SOURCE PASSAGE:

According to Mukti Bodhananda, the second part introduces types of swaras arising out of Nadis, here three kind of swaras are said to be present. and each results of swaras are also noted here. Swarodaya Yoga has three types of breathing systems - Ida (Inhaling & exhaling from our left side of the nostrils), Pingala (inhaling & exhaling from our right side of the nostrils) and Sushmana (inhaling & exhaling from both sides of the nostrils). We mostly breathe in & out from either Ida or Pingala but sometimes we breathe from both the nostrils Nadis.

Vata, Pitta and Kapha Doshas (imbalance) cause diseases and these can be balanced through Swara Yoga.

==Recommended deeds during particular flow of swaras==
Satyananda Saraswati implies each of the swaras mentioned in the book are suitable for very specific matching activities.

There are three modes of breathing, viz, flow from left nostril, flow from right nostril & flow from both the nostrils. The last mode is generally for a short duration when breathing switches from left to right & vice versa. Mode of breathing can be checked by examining air flow while exhaling. All our actions can be classified into three main categories; physical, mental and spiritual; which are respectively presided by the above three modes of breathing.

Following are some of the specific activities which should be initiated when left or right nostrils are active. Some activities are listed under both the modes, which the aspirant may select based on the functional / piousness of the activity. In general for pious activities are initiated during currency of left nostril. One must change mode of breathing suitably at the time of initiating specific desired activity. When breath is flowing from both the nostrils, the time is beneficial for worshipping & devotional activities only; all other activities must not be then initiated. Most of the practicing astrologers have observed that compliance to the dictums of 'Swar Shaastras' is more efficacious than omens, and even a suitable time selected through astrology.

Activities recommended during running of left nostril:

It is beneficial / auspicious in initiating long distance travels; charity; donation; wearing of clothes and ornaments; treaty and agreement; installation of Murti; practicing Yoga; oblation of fire for peace; worshipping; recitation of holy books; initiation of Mantras; leaning of futurity knowledge; marriage; administering of medicine, treating of difficult illness, removing poison; starting of education-singing-dancing-playing musical instruments; discussion on dance - drama; stationary and fixed works; mental and creative works; entering into house - city - village; coronation, seeing king (high official, master, employer); sweet and friendly activities, making friends; women to participate in sexual relations; auspicious deeds; teachings; collection of domestic items - wealth and grains; purchase of jewelry; starting of water tank-pond-well; peaceful and developmental works; trade (give and take by the hand presenting the mode of breathing); agriculture works, sowing seeds, buying agricultural land, drinking water.

Activities recommended during running of right nostril:

Currency of breathing through right nostril is auspicious / beneficial for performing accurate & difficult / hard works; writing alphabets; learning and practicing use of arms and weapons; destruction of enemy war, attack, encounter; enmity; inflicting punishment; breaking / splitting; gambling; bathing; taking food; sleeping; sex by male, visiting women & prostitutes, enchanting females, attracting others; creating fear, cruel works; short distance travel; entry into house; boarding ship / big boat; drinking intoxicants, administration of poison, removal of poison; usage of Mantras; study of holy books; study & teaching of difficult & destructive branches of knowledge climbing mountains & forts; risky and heroic feats; riding on horse / elephant and transports; physical exercise; sale of animals; agriculture; crossing pond-river; taking medicine; giving donations; sale-purchase; grinding of bricks-stones-wood-metals; conduction of 'Six-Works': "beating, charming, hindering, enmity, vexing & subduing".

==Signs of forthcoming death==
At the end of the book, the scripture deals with signs of forthcoming death stating of behaviour of swaras in body and of dreams.

[Saved data entries]
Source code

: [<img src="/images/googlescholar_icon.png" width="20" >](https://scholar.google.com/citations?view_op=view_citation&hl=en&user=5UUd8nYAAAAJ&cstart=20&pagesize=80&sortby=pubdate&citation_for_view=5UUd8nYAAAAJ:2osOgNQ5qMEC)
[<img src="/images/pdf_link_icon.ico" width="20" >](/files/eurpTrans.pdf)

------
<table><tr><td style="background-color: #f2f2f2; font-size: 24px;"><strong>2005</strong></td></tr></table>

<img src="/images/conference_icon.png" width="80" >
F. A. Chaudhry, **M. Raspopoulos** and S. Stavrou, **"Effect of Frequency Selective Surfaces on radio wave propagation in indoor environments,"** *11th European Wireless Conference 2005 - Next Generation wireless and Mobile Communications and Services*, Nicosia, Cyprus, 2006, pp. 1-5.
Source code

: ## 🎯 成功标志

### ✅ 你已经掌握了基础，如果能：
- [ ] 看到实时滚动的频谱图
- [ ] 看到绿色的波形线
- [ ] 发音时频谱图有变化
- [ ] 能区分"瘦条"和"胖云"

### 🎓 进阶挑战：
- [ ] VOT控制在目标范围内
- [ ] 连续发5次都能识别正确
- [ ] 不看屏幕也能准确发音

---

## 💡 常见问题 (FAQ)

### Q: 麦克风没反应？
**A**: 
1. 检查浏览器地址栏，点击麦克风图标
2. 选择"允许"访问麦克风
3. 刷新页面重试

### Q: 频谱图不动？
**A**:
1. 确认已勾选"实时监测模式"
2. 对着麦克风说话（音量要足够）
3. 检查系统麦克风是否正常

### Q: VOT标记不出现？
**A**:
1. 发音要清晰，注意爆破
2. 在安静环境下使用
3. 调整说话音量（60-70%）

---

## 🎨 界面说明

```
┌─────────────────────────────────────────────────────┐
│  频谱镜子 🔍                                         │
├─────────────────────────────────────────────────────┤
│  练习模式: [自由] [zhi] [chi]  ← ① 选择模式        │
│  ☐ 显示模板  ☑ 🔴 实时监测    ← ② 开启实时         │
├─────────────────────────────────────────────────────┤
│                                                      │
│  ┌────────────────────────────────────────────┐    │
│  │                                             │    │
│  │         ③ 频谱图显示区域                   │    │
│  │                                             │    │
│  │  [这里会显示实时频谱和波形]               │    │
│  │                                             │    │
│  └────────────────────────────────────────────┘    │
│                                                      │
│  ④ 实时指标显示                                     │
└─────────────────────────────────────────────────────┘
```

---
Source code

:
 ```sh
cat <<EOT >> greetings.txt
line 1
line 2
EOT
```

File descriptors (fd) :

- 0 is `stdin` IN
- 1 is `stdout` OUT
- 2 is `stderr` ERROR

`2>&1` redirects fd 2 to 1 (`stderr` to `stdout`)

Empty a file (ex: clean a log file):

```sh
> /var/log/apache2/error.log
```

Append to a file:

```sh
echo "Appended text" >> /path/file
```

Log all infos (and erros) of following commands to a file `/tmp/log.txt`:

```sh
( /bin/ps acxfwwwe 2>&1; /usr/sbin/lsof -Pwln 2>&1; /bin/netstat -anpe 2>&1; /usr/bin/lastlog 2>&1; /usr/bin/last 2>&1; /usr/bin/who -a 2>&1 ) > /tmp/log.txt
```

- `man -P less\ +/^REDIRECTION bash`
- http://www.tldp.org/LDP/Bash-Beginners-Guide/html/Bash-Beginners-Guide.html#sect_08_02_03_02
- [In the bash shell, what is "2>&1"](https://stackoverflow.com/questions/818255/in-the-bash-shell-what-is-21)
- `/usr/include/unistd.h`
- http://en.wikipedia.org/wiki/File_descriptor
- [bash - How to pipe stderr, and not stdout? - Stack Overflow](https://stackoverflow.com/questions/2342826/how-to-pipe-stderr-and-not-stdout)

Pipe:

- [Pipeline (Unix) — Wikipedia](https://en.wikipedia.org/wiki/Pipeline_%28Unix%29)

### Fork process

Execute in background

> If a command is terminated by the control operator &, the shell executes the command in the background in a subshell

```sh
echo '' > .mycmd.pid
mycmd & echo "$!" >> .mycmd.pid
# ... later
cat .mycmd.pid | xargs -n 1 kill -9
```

WORK INSTRUCTIONS:
A) Can you edit the Swara Yoga passage from "Following are some" to "selected through astrology." so that "aspirant" is replaced with "practitioner"?
B) According to the Swara Yoga passage, what is the time beneficial for when breath is flowing from both nostrils?
C) How would you translate this sentence from the Swara Yoga passage into Spanish: "Mode of breathing can be checked by examining air flow while exhaling."
The entries have no connection to the Swara Yoga passage.

EXERCISE RESULTS:
A)
Following are some of the specific activities which should be initiated when left or right nostrils are active. Some activities are listed under both the modes, which the practitioner may select based on the functional / piousness of the activity. In general for pious activities are initiated during currency of left nostril. One must change mode of breathing suitably at the time of initiating specific desired activity. When breath is flowing from both the nostrils, the time is beneficial for worshipping & devotional activities only; all other activities must not be then initiated. Most of the practicing astrologers have observed that compliance to the dictums of 'Swar Shaastras' is more efficacious than omens, and even a suitable time selected through astrology.

B) Worshipping and devotional activities only.

C) El modo de respiración puede comprobarse examinando el flujo de aire al exhalar.